#### WORK ORDER:
Copy exactly the line that contains "Vocabulary, Sentence Completion" plus all remaining lines of the data, and leave out every line before it.

#### DATA EXCERPTS:
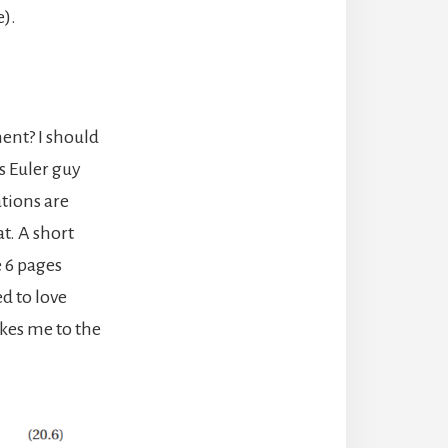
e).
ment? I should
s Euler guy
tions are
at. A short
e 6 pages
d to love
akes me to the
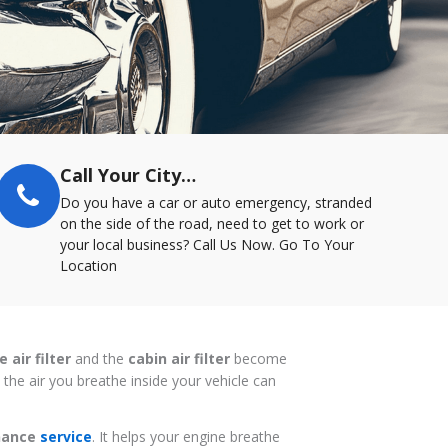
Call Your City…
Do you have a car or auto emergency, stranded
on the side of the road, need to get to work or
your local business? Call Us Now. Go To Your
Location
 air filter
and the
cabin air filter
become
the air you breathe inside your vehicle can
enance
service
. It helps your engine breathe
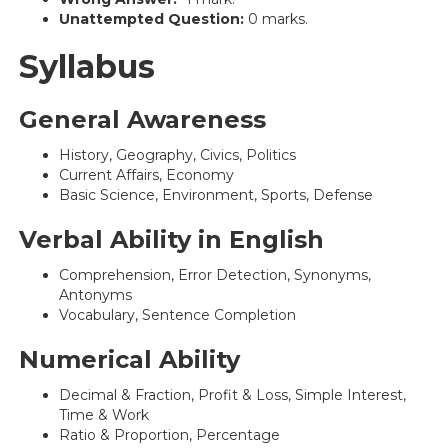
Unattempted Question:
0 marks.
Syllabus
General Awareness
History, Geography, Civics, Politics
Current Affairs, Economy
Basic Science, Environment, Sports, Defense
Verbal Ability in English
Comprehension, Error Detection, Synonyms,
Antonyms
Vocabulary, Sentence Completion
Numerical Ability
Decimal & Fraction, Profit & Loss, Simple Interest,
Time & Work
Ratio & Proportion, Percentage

#### EXERCISE OUTPUT:
Vocabulary, Sentence Completion
Numerical Ability
Decimal & Fraction, Profit & Loss, Simple Interest,
Time & Work
Ratio & Proportion, Percentage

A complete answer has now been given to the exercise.